- TASK BRIEF
Among the entries below, find each line holding "cycle" and return it.

(Collected data)
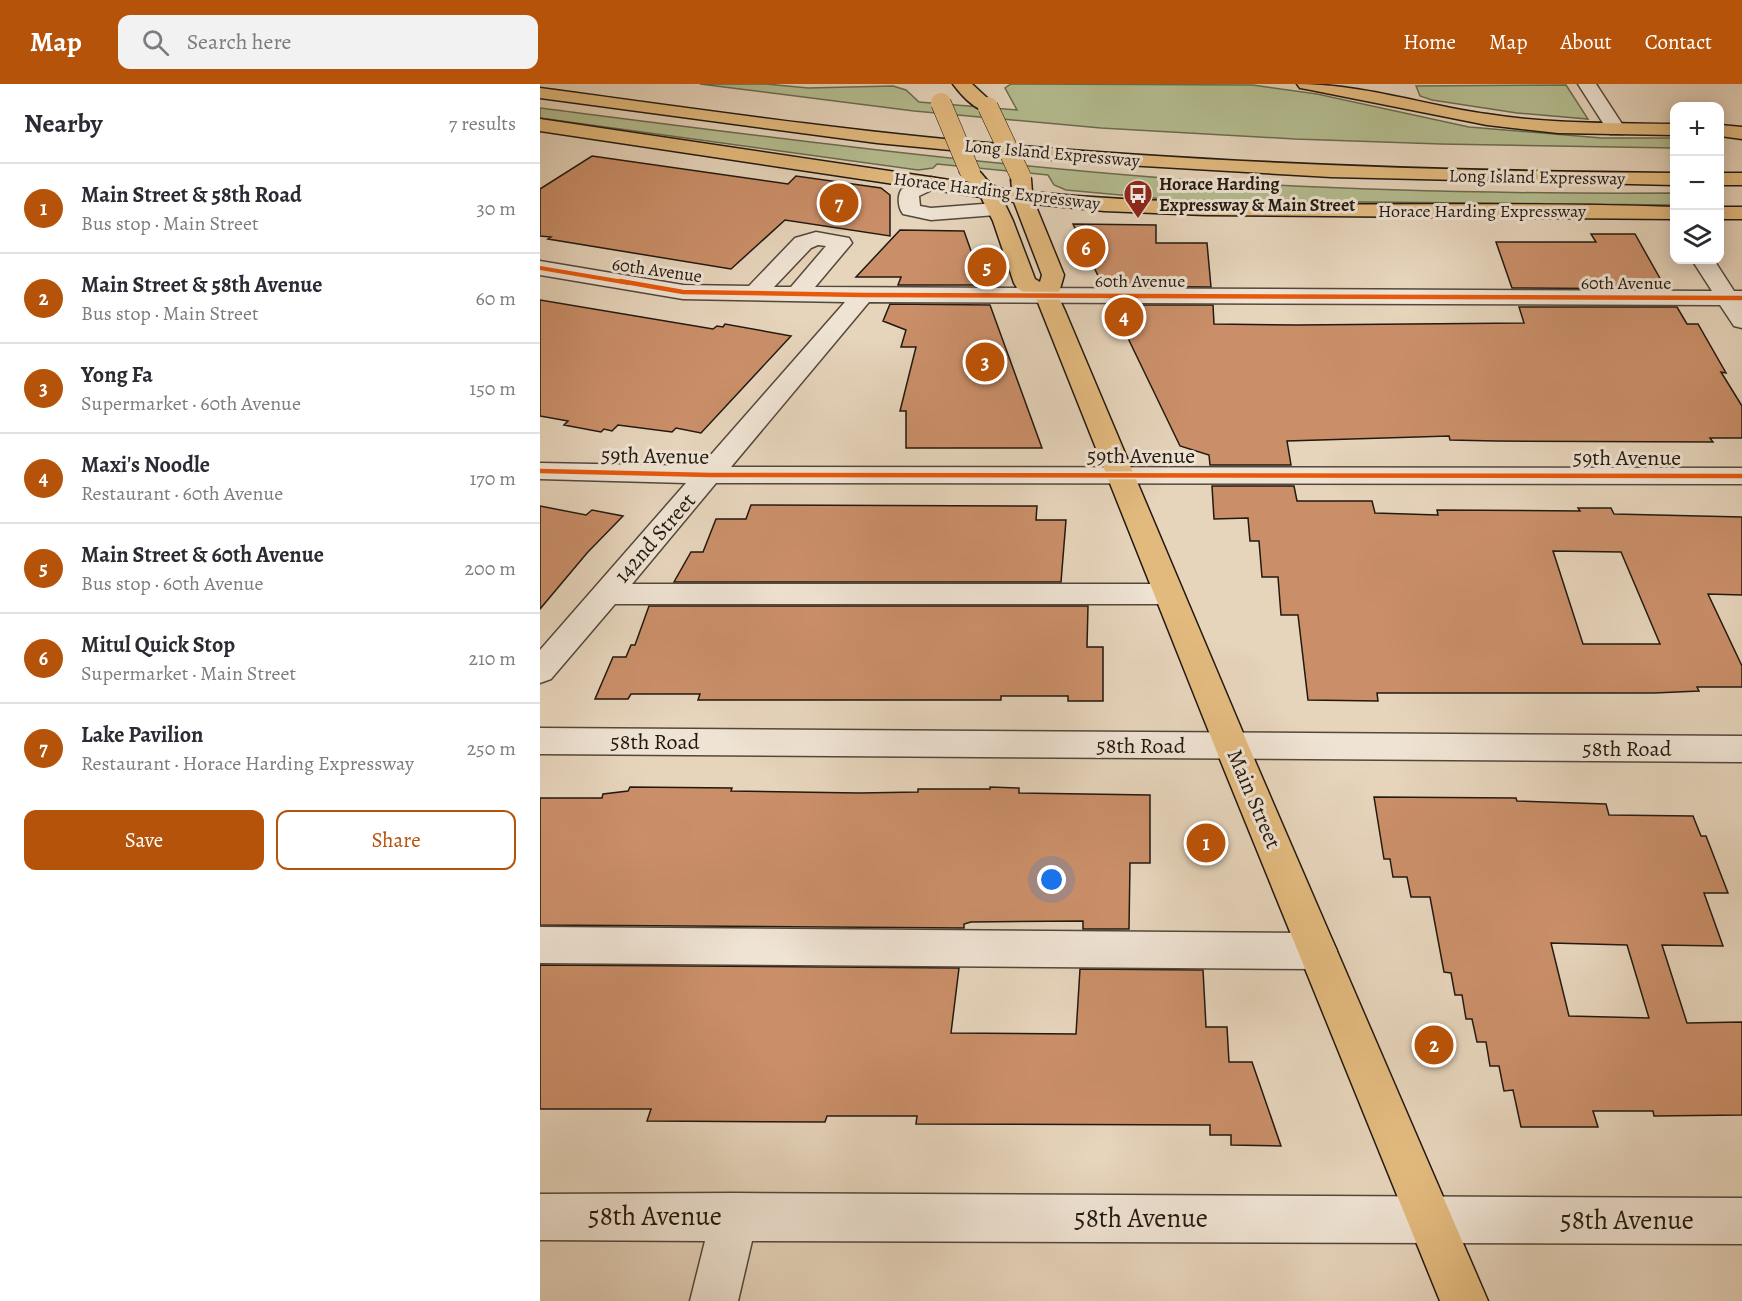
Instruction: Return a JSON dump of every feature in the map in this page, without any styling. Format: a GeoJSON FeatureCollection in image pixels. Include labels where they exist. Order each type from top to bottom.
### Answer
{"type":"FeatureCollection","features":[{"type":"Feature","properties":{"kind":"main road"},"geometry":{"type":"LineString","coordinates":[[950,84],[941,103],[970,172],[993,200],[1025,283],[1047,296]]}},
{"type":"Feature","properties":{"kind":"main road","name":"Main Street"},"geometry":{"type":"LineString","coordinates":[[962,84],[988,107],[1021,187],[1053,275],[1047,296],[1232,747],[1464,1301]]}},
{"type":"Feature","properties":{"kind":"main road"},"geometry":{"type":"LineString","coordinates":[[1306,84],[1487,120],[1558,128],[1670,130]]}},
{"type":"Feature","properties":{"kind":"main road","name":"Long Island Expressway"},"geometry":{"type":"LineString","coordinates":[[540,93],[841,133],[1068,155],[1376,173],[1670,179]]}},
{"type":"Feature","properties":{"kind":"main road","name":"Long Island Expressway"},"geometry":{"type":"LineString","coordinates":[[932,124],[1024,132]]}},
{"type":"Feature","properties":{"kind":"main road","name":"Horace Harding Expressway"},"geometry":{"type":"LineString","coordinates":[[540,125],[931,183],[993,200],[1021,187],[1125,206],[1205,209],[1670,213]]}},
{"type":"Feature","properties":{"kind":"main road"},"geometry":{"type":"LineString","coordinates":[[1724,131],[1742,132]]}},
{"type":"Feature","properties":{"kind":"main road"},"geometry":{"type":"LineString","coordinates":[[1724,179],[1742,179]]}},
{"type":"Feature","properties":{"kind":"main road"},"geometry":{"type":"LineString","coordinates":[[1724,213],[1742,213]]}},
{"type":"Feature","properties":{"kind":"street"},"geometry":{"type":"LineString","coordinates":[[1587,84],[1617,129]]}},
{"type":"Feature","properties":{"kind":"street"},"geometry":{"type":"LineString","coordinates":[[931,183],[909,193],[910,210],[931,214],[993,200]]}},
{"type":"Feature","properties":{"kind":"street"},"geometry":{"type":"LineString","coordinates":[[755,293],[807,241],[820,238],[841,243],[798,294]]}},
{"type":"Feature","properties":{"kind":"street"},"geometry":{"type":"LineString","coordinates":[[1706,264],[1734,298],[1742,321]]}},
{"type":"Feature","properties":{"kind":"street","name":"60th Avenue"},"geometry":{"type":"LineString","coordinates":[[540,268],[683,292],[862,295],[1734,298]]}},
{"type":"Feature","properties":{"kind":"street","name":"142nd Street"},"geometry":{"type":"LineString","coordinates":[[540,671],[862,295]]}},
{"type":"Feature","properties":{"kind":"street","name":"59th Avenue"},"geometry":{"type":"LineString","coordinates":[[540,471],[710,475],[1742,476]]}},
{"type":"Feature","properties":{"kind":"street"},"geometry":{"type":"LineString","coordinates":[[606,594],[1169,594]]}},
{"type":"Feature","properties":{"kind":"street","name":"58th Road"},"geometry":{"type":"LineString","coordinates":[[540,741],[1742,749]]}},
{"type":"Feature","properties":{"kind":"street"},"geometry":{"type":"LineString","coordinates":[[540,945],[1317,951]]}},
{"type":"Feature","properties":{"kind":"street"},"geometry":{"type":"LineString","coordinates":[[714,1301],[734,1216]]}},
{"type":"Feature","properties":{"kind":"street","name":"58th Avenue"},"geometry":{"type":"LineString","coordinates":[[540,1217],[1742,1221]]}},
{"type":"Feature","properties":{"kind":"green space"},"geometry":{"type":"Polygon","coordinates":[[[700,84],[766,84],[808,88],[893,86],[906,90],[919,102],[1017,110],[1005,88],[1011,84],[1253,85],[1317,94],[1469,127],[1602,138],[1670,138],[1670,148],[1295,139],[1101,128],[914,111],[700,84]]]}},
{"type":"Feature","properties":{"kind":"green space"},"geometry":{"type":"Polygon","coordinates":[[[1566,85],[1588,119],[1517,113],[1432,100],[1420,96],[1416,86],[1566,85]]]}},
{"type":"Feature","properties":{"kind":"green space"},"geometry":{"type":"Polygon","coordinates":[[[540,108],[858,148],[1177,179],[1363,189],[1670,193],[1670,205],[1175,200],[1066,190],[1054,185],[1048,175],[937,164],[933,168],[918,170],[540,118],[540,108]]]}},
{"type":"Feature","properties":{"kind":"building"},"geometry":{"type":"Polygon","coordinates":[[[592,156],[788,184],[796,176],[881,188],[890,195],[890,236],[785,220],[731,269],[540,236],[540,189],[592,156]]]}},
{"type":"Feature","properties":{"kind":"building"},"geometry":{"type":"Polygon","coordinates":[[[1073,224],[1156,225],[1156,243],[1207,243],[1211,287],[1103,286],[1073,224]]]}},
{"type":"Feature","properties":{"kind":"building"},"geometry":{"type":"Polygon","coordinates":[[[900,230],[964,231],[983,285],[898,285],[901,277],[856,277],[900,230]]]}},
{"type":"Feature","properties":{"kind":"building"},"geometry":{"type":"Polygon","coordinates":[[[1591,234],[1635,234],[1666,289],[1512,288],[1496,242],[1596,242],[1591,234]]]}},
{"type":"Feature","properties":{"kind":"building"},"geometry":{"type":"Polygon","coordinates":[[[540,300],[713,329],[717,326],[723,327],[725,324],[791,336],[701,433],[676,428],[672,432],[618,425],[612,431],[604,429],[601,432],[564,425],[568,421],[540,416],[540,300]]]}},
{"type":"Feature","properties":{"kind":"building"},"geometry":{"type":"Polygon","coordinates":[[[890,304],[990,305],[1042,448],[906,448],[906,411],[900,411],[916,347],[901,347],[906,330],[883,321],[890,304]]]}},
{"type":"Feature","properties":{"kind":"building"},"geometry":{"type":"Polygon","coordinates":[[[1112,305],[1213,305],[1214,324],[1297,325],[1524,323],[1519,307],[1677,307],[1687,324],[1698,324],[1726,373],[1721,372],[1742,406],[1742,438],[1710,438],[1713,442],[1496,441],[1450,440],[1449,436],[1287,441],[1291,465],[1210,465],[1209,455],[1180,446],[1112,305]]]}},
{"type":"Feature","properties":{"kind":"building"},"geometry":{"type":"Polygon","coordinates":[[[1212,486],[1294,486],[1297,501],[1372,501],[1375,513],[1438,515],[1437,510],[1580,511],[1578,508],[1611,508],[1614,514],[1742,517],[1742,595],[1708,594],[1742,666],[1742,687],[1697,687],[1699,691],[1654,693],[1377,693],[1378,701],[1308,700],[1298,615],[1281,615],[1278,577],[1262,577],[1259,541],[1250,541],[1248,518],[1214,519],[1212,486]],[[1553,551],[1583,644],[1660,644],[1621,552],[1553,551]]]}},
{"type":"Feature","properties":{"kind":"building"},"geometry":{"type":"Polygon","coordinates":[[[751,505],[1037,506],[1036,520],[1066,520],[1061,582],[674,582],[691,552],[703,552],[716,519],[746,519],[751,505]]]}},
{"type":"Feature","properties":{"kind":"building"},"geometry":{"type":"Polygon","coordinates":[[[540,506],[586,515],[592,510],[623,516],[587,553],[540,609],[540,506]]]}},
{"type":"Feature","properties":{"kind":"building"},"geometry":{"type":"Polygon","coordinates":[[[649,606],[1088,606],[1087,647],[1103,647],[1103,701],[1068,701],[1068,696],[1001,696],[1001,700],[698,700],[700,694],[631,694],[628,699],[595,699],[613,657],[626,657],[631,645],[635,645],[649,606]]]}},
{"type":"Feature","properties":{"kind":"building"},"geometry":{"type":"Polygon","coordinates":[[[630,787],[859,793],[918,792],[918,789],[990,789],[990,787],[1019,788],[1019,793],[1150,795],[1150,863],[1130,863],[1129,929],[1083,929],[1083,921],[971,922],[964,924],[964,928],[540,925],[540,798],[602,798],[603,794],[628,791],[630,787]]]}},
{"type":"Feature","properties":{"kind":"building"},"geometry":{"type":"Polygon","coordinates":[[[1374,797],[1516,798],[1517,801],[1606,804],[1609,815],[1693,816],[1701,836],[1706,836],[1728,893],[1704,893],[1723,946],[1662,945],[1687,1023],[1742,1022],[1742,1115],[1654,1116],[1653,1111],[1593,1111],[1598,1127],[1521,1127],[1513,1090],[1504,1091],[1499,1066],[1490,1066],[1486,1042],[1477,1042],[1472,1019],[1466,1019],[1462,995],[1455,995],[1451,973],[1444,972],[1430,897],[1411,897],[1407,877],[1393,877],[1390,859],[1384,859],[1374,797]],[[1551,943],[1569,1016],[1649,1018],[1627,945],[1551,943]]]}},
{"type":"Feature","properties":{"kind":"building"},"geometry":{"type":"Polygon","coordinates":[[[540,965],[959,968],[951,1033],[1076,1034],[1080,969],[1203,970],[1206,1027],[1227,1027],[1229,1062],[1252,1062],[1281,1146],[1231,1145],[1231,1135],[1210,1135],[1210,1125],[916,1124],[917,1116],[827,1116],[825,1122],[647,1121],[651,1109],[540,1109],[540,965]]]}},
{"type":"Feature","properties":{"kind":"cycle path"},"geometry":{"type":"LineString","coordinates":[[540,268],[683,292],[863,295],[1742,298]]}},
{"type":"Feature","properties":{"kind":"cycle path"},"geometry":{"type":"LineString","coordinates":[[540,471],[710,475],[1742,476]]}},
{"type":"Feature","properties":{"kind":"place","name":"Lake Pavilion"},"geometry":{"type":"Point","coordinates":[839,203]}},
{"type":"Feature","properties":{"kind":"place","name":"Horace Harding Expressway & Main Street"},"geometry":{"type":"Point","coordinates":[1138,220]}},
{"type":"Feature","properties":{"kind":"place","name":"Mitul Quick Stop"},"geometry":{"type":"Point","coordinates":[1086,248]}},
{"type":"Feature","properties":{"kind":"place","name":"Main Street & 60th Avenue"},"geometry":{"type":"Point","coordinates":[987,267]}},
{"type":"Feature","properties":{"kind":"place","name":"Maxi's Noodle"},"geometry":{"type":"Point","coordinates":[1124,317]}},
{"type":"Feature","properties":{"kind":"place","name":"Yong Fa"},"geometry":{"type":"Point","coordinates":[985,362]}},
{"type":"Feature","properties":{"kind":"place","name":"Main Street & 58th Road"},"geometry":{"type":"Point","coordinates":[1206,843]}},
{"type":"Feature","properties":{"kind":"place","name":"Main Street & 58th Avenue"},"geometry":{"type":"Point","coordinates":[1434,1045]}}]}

---

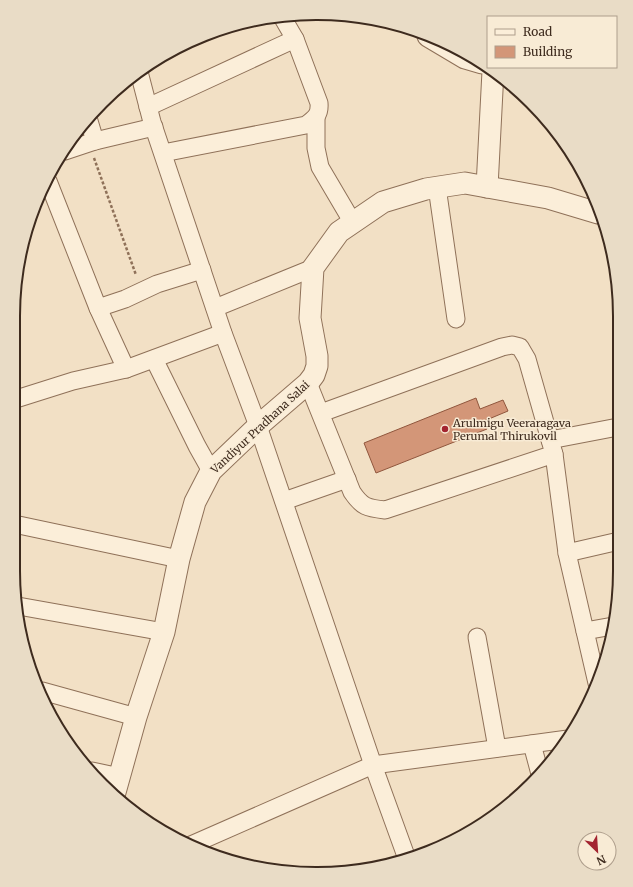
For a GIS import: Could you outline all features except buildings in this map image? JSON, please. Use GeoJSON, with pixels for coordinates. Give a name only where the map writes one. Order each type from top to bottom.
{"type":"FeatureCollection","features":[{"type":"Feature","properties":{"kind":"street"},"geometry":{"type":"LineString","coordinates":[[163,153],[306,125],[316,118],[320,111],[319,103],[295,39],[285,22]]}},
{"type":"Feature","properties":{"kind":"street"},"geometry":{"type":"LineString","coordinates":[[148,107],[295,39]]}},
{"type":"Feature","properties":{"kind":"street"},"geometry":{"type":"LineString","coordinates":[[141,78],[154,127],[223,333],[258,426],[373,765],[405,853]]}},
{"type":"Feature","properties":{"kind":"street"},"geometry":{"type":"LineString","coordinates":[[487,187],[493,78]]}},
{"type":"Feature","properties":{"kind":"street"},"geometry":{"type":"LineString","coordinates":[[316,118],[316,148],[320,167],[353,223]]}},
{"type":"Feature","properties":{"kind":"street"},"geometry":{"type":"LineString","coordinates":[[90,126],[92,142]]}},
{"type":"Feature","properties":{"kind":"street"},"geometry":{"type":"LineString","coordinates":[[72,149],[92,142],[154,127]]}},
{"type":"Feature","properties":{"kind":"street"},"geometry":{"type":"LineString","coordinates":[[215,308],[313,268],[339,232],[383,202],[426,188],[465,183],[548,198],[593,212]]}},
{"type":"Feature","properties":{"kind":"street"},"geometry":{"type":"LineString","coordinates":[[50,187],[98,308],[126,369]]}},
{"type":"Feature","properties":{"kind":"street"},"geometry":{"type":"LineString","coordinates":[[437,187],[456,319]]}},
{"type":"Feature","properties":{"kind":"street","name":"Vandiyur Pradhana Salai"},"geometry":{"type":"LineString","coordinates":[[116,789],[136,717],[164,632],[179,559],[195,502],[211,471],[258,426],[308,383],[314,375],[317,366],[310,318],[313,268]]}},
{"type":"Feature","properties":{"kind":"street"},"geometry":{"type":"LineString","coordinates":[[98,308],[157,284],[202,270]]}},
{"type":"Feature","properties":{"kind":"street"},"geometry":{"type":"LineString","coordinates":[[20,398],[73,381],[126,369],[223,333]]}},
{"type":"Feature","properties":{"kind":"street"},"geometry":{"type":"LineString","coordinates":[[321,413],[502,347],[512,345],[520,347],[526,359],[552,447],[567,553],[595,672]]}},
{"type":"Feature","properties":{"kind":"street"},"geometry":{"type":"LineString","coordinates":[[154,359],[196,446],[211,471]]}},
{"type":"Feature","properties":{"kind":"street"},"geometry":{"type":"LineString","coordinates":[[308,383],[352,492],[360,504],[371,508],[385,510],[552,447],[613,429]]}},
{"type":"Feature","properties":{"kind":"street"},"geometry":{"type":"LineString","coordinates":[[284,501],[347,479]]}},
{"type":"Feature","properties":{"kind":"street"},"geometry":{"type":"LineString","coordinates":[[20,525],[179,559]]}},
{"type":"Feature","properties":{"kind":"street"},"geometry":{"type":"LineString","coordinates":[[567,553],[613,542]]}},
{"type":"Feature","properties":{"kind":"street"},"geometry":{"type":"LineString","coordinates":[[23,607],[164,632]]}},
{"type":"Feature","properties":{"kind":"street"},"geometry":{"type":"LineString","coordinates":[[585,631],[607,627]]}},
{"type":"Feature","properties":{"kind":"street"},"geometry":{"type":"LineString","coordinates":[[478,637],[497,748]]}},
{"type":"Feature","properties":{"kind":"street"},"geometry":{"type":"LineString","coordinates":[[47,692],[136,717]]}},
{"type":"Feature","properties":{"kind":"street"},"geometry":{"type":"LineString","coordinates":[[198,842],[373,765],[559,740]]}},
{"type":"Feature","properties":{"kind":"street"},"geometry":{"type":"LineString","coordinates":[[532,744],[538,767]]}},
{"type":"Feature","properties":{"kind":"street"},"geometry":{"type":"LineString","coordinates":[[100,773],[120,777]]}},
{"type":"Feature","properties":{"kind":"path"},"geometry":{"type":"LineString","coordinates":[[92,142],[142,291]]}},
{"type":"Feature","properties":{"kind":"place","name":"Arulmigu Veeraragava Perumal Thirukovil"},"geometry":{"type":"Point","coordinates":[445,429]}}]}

- TASK RESULT
{"type":"Feature","properties":{"kind":"cycle path"},"geometry":{"type":"LineString","coordinates":[[540,268],[683,292],[863,295],[1742,298]]}},
{"type":"Feature","properties":{"kind":"cycle path"},"geometry":{"type":"LineString","coordinates":[[540,471],[710,475],[1742,476]]}},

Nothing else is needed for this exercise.